What Is a Non-Sampling Error?
A non-sampling error is a statistical term that refers to an error that results during data collection, causing the data to differ from the true values. A non-sampling error differs from a sampling error. A sampling error is limited to any differences between sample values and universe values that arise because the sample size was limited. (The entire universe cannot be sampled in a survey or a census.)
- A non-sampling error is a term used in statistics that refers to an error that occurs during data collection, causing the data to differ from the true values.
- A non-sampling error refers to either random or systematic errors, and these errors can be challenging to spot in a survey, sample, or census.
- Systematic non-sampling errors are worse than random non-sampling errors because systematic errors may result in the study, survey or census having to be scrapped.
- The higher the number of errors, the less reliable the information.
- When non-sampling errors occur, the rate of bias in a study or survey goes up.
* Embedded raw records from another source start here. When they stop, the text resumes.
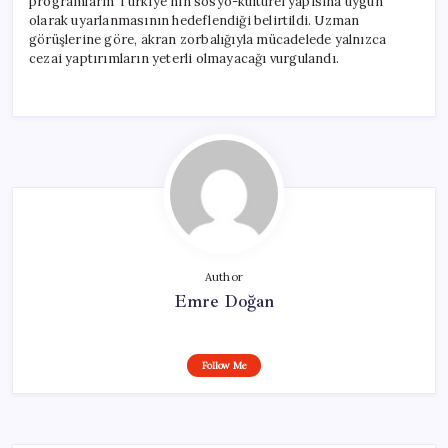
programların Türkiye’nin sosyo-kültürel yapısına uygun
olarak uyarlanmasının hedeflendiği belirtildi. Uzman
görüşlerine göre, akran zorbalığıyla mücadelede yalnızca
cezai yaptırımların yeterli olmayacağı vurgulandı.
Author
Emre Doğan
Follow Me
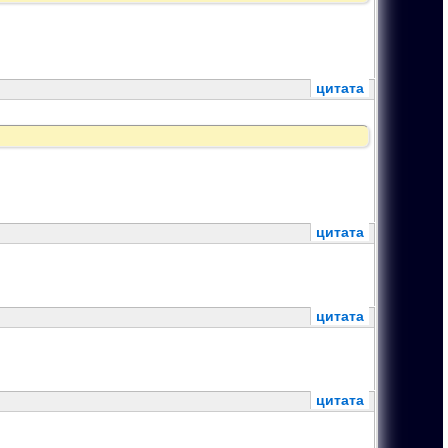
цитата
цитата
цитата
цитата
A sampling error can result even when no mistakes of any kind are made. The "errors" result from the mere fact that data in a sample is unlikely to perfectly match data in the universe from which the sample is taken. This "error" can be minimized by increasing the sample size.
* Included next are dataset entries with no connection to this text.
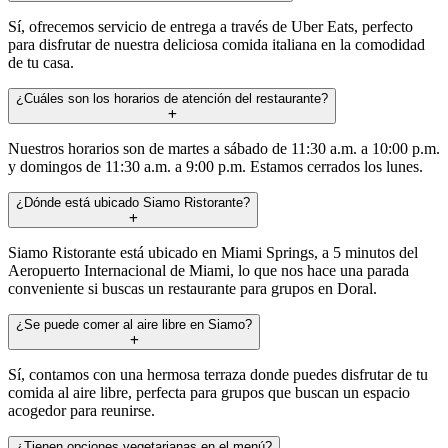
Sí, ofrecemos servicio de entrega a través de Uber Eats, perfecto
para disfrutar de nuestra deliciosa comida italiana en la comodidad
de tu casa.
¿Cuáles son los horarios de atención del restaurante?
Nuestros horarios son de martes a sábado de 11:30 a.m. a 10:00 p.m.
y domingos de 11:30 a.m. a 9:00 p.m. Estamos cerrados los lunes.
¿Dónde está ubicado Siamo Ristorante?
Siamo Ristorante está ubicado en Miami Springs, a 5 minutos del
Aeropuerto Internacional de Miami, lo que nos hace una parada
conveniente si buscas un restaurante para grupos en Doral.
¿Se puede comer al aire libre en Siamo?
Sí, contamos con una hermosa terraza donde puedes disfrutar de tu
comida al aire libre, perfecta para grupos que buscan un espacio
acogedor para reunirse.
¿Tienen opciones vegetarianas en el menú?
Non-sampling errors cover all other discrepancies, including those that arise from a poor sampling technique.
How a Non-Sampling Error Works
Non-sampling errors may be present in both samples and censuses in which an entire population is surveyed. Non-sampling errors fall under two categories: random and systematic.
Random errors are believed to offset each other and therefore, most often, are of little concern. Systematic errors, on the other hand, affect the entire sample and therefore present a more significant issue. Random errors, generally, will not result in scrapping a sample or a census, whereas a systematic error will most likely render the data collected unusable.
Non-sampling errors are caused by external factors rather than an issue within a survey, study, or census.
There are many ways non-sampling errors can occur. For example, non-sampling errors can include but are not limited to, data entry errors, biased survey questions, biased processing/decision making, non-responses, inappropriate analysis conclusions, and false information provided by respondents.
While increasing sample size can help minimize sampling errors, it will not have any effect on reducing non-sampling errors. This is because non-sampling errors are often difficult to detect, and it is virtually impossible to eliminate them.
Non-sampling errors include non-response errors, coverage errors, interview errors, and processing errors. A coverage error would occur, for example, if a person were counted twice in a survey, or their answers were duplicated on the survey. If an interviewer is biased in their sampling, the non-sampling error would be considered an interviewer error.
In addition, it is difficult to prove that respondents in a survey are providing false information—either by mistake or on purpose. Either way, misinformation provided by respondents count as non-sampling errors and they are described as response errors.
Technical errors exist in a different category. If there are any data-related entries—such as coding, collection, entry, or editing—they are considered processing errors.